*** Отрывок для чтения ***

Рериха всегда волновали экзамены, особенно переводные с курса на курс. Одна мысль оказаться за стенами академии порождала ощущение полного краха жизни. А такие мысли возникали часто. Происходило ото потому, что уже в ученических работах Рерих пытался воплощать те сложные идеи, которые увлекали его в истории и философии. Ни умения, ни опыта для этого еще не хватало, а в результате конфликты с преподавателями, тревоги и мучительные разочарования.

Павел Петрович Чистяков, у которого начал заниматься Рерих, был создателем школы высокого профессионального мастерства и одним из лучших педагогов того времени. Славился он и как замечательный рисовальщик. Даже признанные художники совершенствовались у него именно в рисунке.

***

## [Задание]
Перепишите фрагмент отрывка о Рерихе от слов «Рериха всегда волновали» до слов «и мучительные разочарования.» и замените в нем «академии» на «училища».

*** Исходные данные ***

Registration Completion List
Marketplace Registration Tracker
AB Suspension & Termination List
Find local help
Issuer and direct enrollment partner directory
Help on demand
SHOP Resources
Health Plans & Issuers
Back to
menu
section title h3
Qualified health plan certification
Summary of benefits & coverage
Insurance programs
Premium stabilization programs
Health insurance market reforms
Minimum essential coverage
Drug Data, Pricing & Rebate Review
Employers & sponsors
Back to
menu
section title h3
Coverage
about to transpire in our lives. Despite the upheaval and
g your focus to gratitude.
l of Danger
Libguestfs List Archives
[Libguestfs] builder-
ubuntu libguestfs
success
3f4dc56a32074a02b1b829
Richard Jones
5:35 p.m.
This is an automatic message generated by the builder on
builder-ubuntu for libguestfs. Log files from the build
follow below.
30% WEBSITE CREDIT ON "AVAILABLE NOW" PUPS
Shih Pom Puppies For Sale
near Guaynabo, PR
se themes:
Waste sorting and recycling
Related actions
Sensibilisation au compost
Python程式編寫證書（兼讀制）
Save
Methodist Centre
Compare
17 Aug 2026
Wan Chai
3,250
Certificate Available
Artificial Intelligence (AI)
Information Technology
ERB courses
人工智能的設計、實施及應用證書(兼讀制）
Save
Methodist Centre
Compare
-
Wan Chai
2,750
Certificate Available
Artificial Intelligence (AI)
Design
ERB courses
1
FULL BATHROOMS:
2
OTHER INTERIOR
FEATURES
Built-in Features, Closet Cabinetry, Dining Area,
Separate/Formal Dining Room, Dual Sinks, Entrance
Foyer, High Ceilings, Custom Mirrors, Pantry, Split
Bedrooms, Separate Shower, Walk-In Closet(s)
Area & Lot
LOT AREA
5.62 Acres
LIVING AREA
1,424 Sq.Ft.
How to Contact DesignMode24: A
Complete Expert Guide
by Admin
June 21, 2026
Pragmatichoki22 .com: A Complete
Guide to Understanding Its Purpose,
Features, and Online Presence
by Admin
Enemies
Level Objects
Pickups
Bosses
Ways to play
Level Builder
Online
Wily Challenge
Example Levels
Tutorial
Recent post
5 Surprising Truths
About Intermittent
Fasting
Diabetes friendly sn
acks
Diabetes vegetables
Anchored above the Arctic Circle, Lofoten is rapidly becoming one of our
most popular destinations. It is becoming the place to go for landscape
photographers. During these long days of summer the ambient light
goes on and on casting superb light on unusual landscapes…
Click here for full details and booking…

***
*** Исходные данные ***

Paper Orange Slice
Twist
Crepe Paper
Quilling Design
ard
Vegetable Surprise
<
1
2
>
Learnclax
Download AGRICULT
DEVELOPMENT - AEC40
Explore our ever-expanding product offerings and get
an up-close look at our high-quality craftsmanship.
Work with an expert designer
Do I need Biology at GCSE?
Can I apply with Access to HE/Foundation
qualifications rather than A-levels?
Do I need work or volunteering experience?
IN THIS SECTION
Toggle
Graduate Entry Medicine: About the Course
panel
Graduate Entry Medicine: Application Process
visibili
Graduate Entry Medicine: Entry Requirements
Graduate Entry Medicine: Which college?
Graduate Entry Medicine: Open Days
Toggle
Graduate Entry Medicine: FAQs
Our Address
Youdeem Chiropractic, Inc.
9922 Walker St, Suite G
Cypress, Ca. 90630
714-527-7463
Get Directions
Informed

***

## [Ответ на задание]
Рериха всегда волновали экзамены, особенно переводные с курса на курс. Одна мысль оказаться за стенами училища порождала ощущение полного краха жизни. А такие мысли возникали часто. Происходило ото потому, что уже в ученических работах Рерих пытался воплощать те сложные идеи, которые увлекали его в истории и философии. Ни умения, ни опыта для этого еще не хватало, а в результате конфликты с преподавателями, тревоги и мучительные разочарования.